原文 —

PaddlePaddle / PaddleOCR

Awesome multilingual OCR toolkits based on PaddlePaddle (practical ultra lightweight OCR system, support 80+ languages recognition, provide data annotation and synthesis tools, support training and deployment among server, mobile, embedded and IoT devices)
https://paddlepaddle.github.io/PaddleOCR/
Apache License 2.0
44.1k stars 7.81k forks source link

BUG:OCR推理多页pdf文件时,设置了page_num参数会出现只识别第一页的情况 #10259

Closed minboo closed 1 year ago

minboo commented 1 year ago

请提供下述完整信息以便快速定位问题/Please provide the following information to quickly locate the problem

app = FastAPI()

ocr = PaddleOCR(use_angle_cls=True, lang="ch", use_mp=True, total_process_num=4, use_gpu=True, page_num=999, cls_model_dir="/workspace/OCR/models/PP-OCRv3/ch_ppocr_mobile_v2.0_cls_infer", det_model_dir="/workspace/OCR/models/PP-OCRv3/ch_PP-OCRv3_det_infer", rec_model_dir="/workspace/OCR/models/PP-OCRv3/ch_PP-OCRv3_rec_infer")

所给材料 —
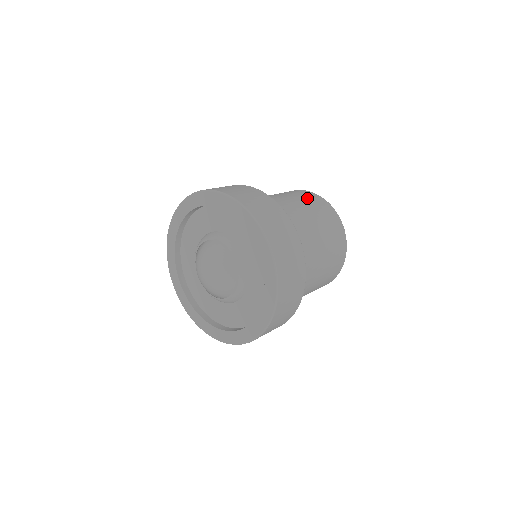
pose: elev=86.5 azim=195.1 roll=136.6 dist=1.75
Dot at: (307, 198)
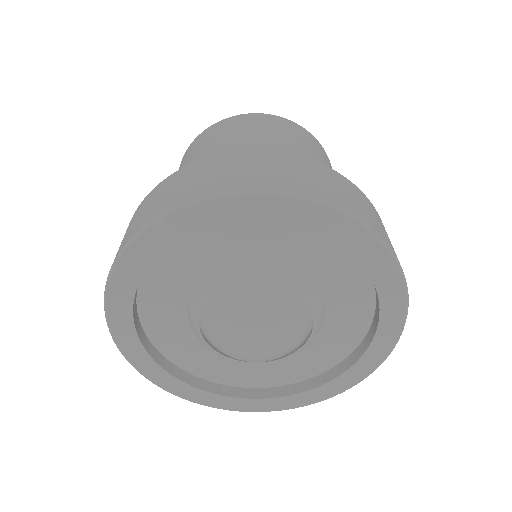
Dot at: (242, 126)
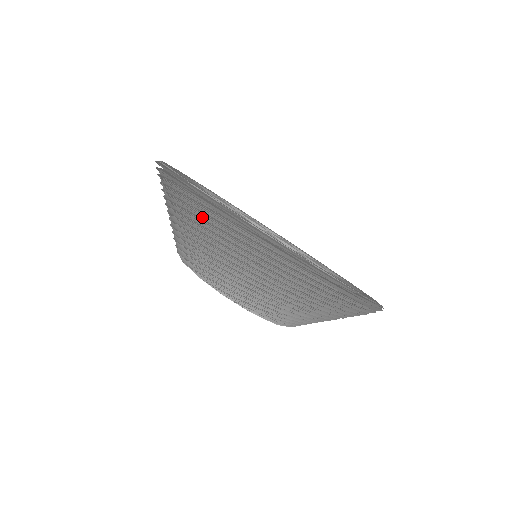
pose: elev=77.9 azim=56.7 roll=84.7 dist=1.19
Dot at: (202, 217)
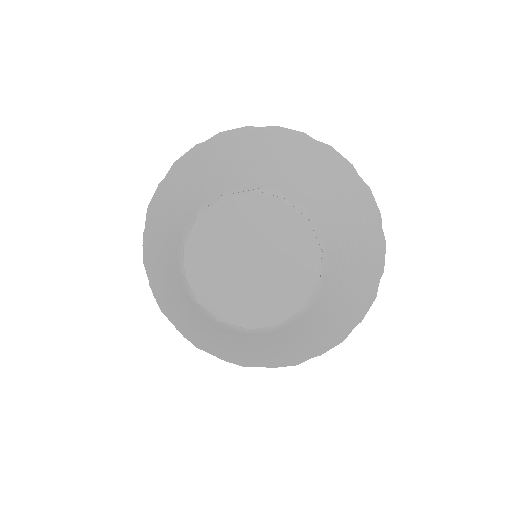
Dot at: (218, 147)
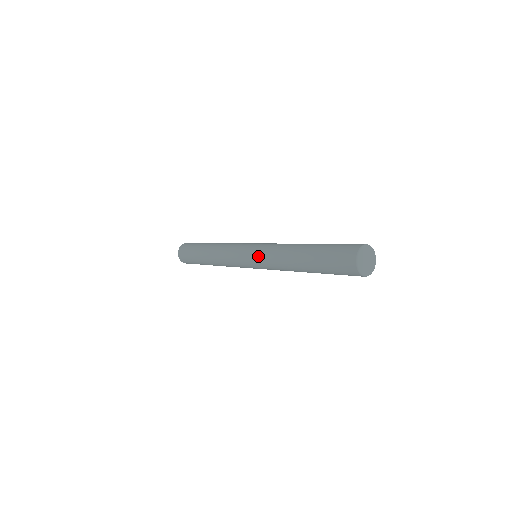
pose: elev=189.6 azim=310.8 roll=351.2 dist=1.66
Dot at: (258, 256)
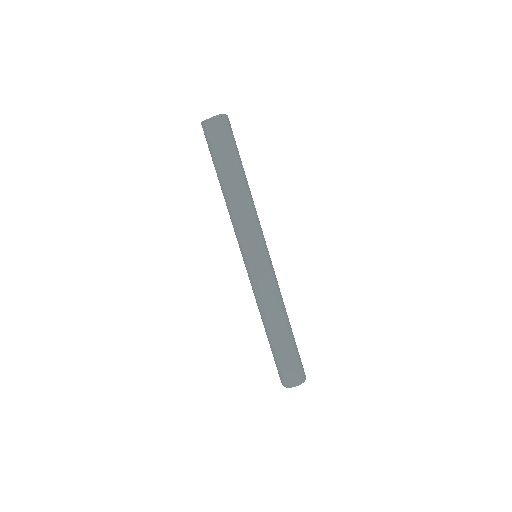
Dot at: (251, 279)
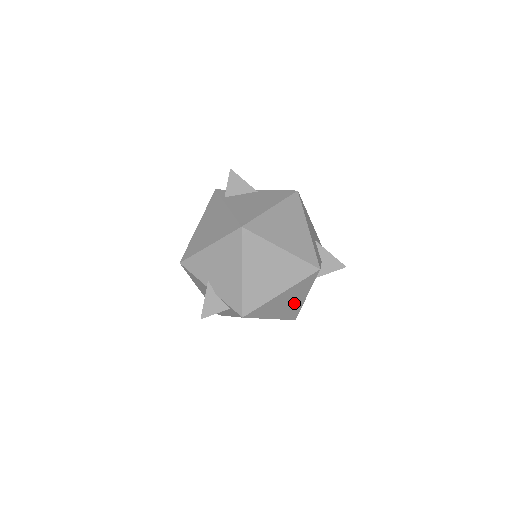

写作任务 —
1. 请把原文中从"Awesome multilingual OCR"起一直到"app = FastAPI()"为止的全部文字逐字抄录下来。
2. 根据原文回答：
(a) 该项目使用的是什么许可证？
(b) 这个问题的编号是多少？
(c) 代码里 page_num 参数被设成了多少？
这些材料在此用不到。

参考答案 —
1.
Awesome multilingual OCR toolkits based on PaddlePaddle (practical ultra lightweight OCR system, support 80+ languages recognition, provide data annotation and synthesis tools, support training and deployment among server, mobile, embedded and IoT devices)
https://paddlepaddle.github.io/PaddleOCR/
Apache License 2.0
44.1k stars 7.81k forks source link

BUG:OCR推理多页pdf文件时,设置了page_num参数会出现只识别第一页的情况 #10259

Closed minboo closed 1 year ago

minboo commented 1 year ago

请提供下述完整信息以便快速定位问题/Please provide the following information to quickly locate the problem

app = FastAPI()

2.
(a) Apache License 2.0
(b) #10259
(c) 999